Untuk mencapai mutu internal ini dibutuhkan kejujuran dan kepercayaan (truthfulness & trust). Kalau kita bersama-sama melakukan sebuah kegiatan bermakna dan salah seorang menipu, maka maknanya hilang. Kedua adalah keadilan (justice). Keadilan menuntut agar orang lain diperlakukan dengan jasanya sesuai dengan standar-standar kegiatan bermakna yang bersangkutan. Dan yang ketiga adalah keberanian (courage). Keberanian dibutuhkan karena kalau orang, begitu mengalami perlawanan, mundur dari melakukan bagiannya dalam melakukan kegiatan bermakna, tentu kegiatan itu tidak dapat berhasil. Dengan kata lain, kejujuran, keadilan, dan keberanian merupakan keutamaan yang sungguh-sungguh.

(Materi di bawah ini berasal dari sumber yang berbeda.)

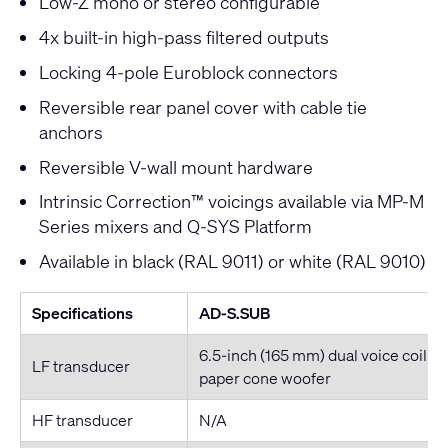
Low-Z mono or stereo configurable
4x built-in high-pass filtered outputs
Locking 4-pole Euroblock connectors
Reversible rear panel cover with cable tie
anchors
Reversible V-wall mount hardware
Intrinsic Correction™ voicings available via MP-M
Series mixers and Q-SYS Platform
Available in black (RAL 9011) or white (RAL 9010)
Specifications
AD-S.SUB
6.5-inch (165 mm) dual voice coil w
LF transducer
paper cone woofer
HF transducer
N/A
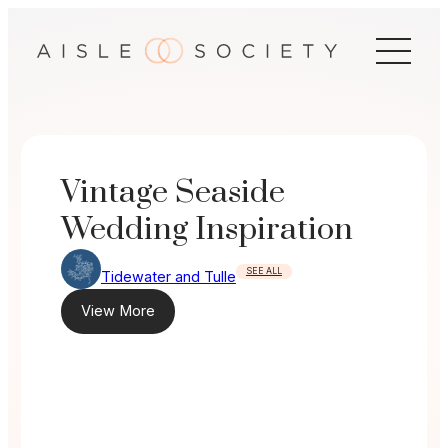
Skip
to
content
Vintage Seaside
Wedding Inspiration
SEE ALL
Tidewater and Tulle
View More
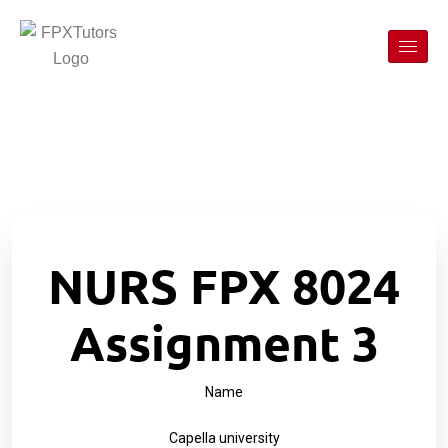
NURS FPX 8024
Assignment 3
Name
Capella university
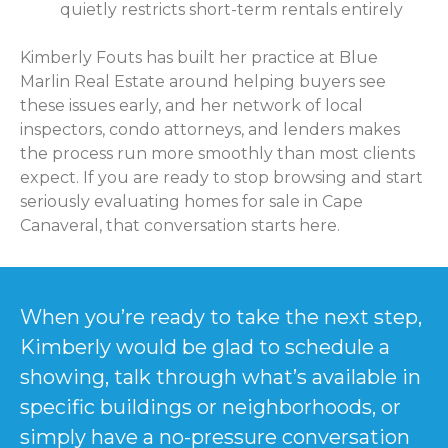
quietly restricts short-term rentals entirely
Kimberly Fouts has built her practice at Blue
Marlin Real Estate around helping buyers see
these issues early, and her network of local
inspectors, condo attorneys, and lenders makes
the process run more smoothly than most clients
expect. If you are ready to stop browsing and start
seriously evaluating homes for sale in Cape
Canaveral, that conversation starts here.
When you’re ready to take the next step,
Kimberly would be glad to schedule a
showing, talk through what’s available in
specific buildings or neighborhoods, or
simply have a no-pressure conversation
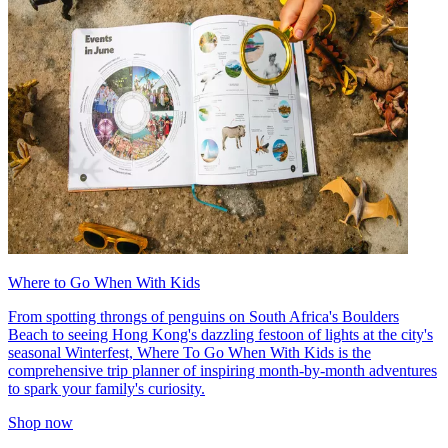
Where to Go When With Kids
From spotting throngs of penguins on South Africa's Boulders
Beach to seeing Hong Kong's dazzling festoon of lights at the city's
seasonal Winterfest, Where To Go When With Kids is the
comprehensive trip planner of inspiring month-by-month adventures
to spark your family's curiosity.
Shop now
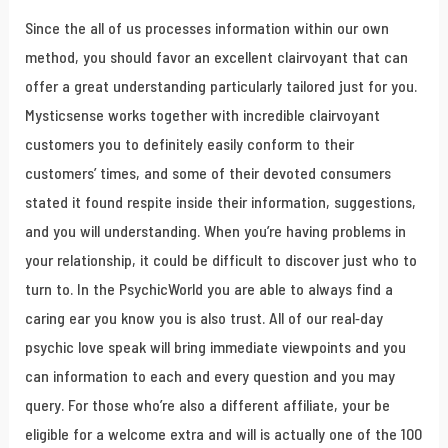
Since the all of us processes information within our own
method, you should favor an excellent clairvoyant that can
offer a great understanding particularly tailored just for you.
Mysticsense works together with incredible clairvoyant
customers you to definitely easily conform to their
customers’ times, and some of their devoted consumers
stated it found respite inside their information, suggestions,
and you will understanding. When you’re having problems in
your relationship, it could be difficult to discover just who to
turn to. In the PsychicWorld you are able to always find a
caring ear you know you is also trust. All of our real-day
psychic love speak will bring immediate viewpoints and you
can information to each and every question and you may
query. For those who’re also a different affiliate, your be
eligible for a welcome extra and will is actually one of the 100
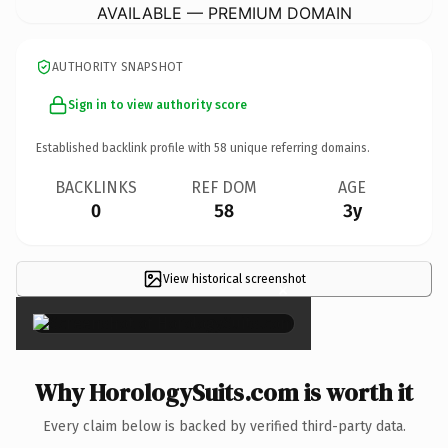
AVAILABLE — PREMIUM DOMAIN
AUTHORITY SNAPSHOT
Sign in to view authority score
Established backlink profile with
58
unique referring domains.
BACKLINKS
REF DOM
AGE
0
58
3y
View historical screenshot
×
Why HorologySuits.com is worth it
Every claim below is backed by verified third-party data.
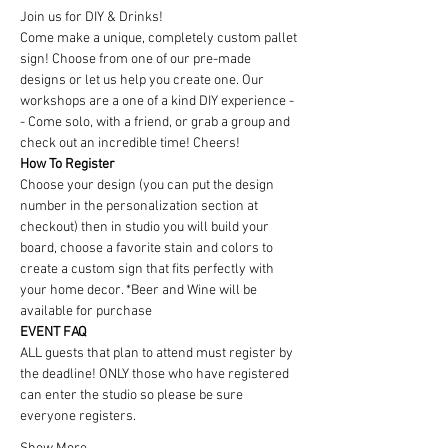
Join us for DIY & Drinks!
Come make a unique, completely custom pallet 
sign! Choose from one of our pre-made 
designs or let us help you create one. Our 
workshops are a one of a kind DIY experience - 
- Come solo, with a friend, or grab a group and 
check out an incredible time! Cheers!
How To Register
Choose your design (you can put the design 
number in the personalization section at 
checkout) then in studio you will build your 
board, choose a favorite stain and colors to 
create a custom sign that fits perfectly with 
your home decor. *Beer and Wine will be 
available for purchase
EVENT FAQ
ALL guests that plan to attend must register by 
the deadline! ONLY those who have registered 
can enter the studio so please be sure 
everyone registers. 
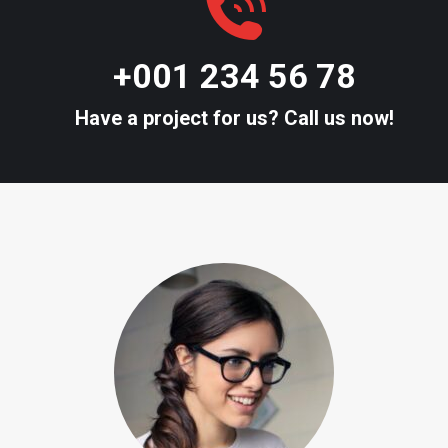
+001 234 56 78
Have a project for us? Call us now!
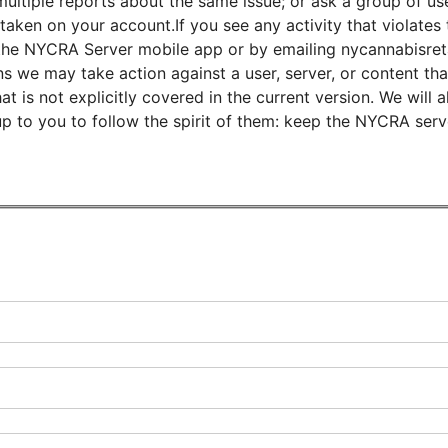
ultiple reports about the same issue; or ask a group of use
taken on your account.If you see any activity that violates 
 in the NYCRA Server mobile app or by emailing nycannabisre
s we may take action against a user, server, or content that
 is not explicitly covered in the current version. We will 
up to you to follow the spirit of them: keep the NYCRA ser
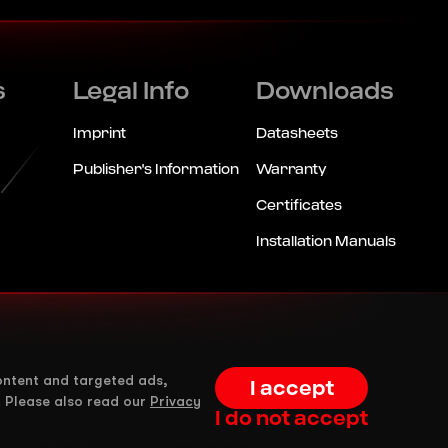
s
Legal Info
Downloads
Imprint
Datasheets
Publisher's Information
Warranty
Certificates
Installation Manuals
ontent and targeted ads,
I accept
. Please also read our
Privacy
I do not accept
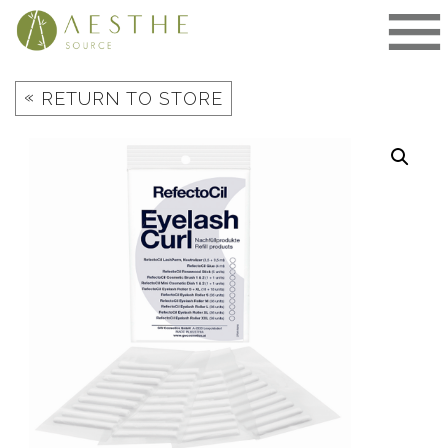
Skip
to
content
«
RETURN TO STORE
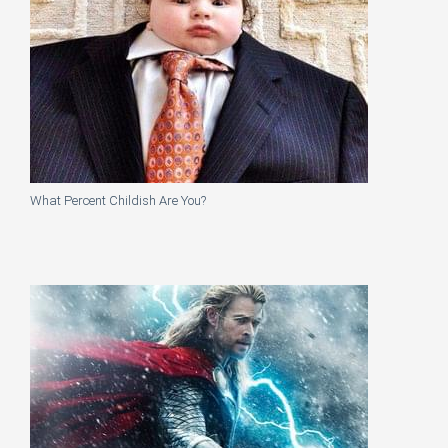
What Percent Childish Are You?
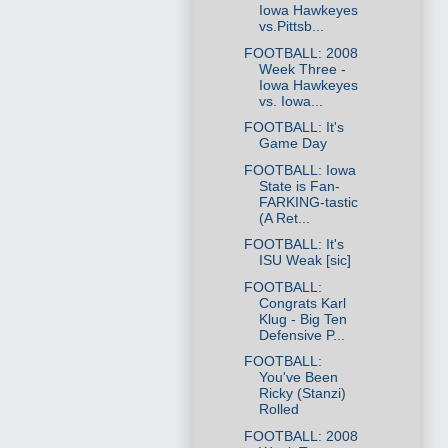
Iowa Hawkeyes
vs.Pittsb...
FOOTBALL: 2008
Week Three -
Iowa Hawkeyes
vs. Iowa...
FOOTBALL: It's
Game Day
FOOTBALL: Iowa
State is Fan-
FARKING-tastic
(A Ret...
FOOTBALL: It's
ISU Weak [sic]
FOOTBALL:
Congrats Karl
Klug - Big Ten
Defensive P...
FOOTBALL:
You've Been
Ricky (Stanzi)
Rolled
FOOTBALL: 2008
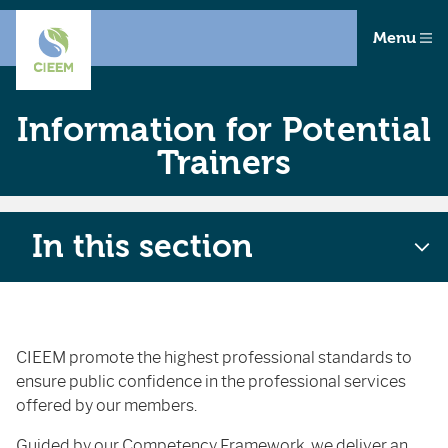
Menu
Information for Potential
Trainers
In this section
CIEEM promote the highest professional standards to
ensure public confidence in the professional services
offered by our members.
Guided by our
Competency Framework
, we deliver an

Sebuah kegiatan bermakna baru bermakna kalau terintegrasi dalam dinamika sebuah kehidupan manusia dalam keseluruhannya. Dalam arti ini kita semakin mampu menghayati bahwa hidup kita bernilai, bermartabat. Kita berharga sebagai manusia yang memiliki kesadaran yang tidak dipengaruhi dari luar saja tetapi sungguh memancar dari kedalaman hati pribadi.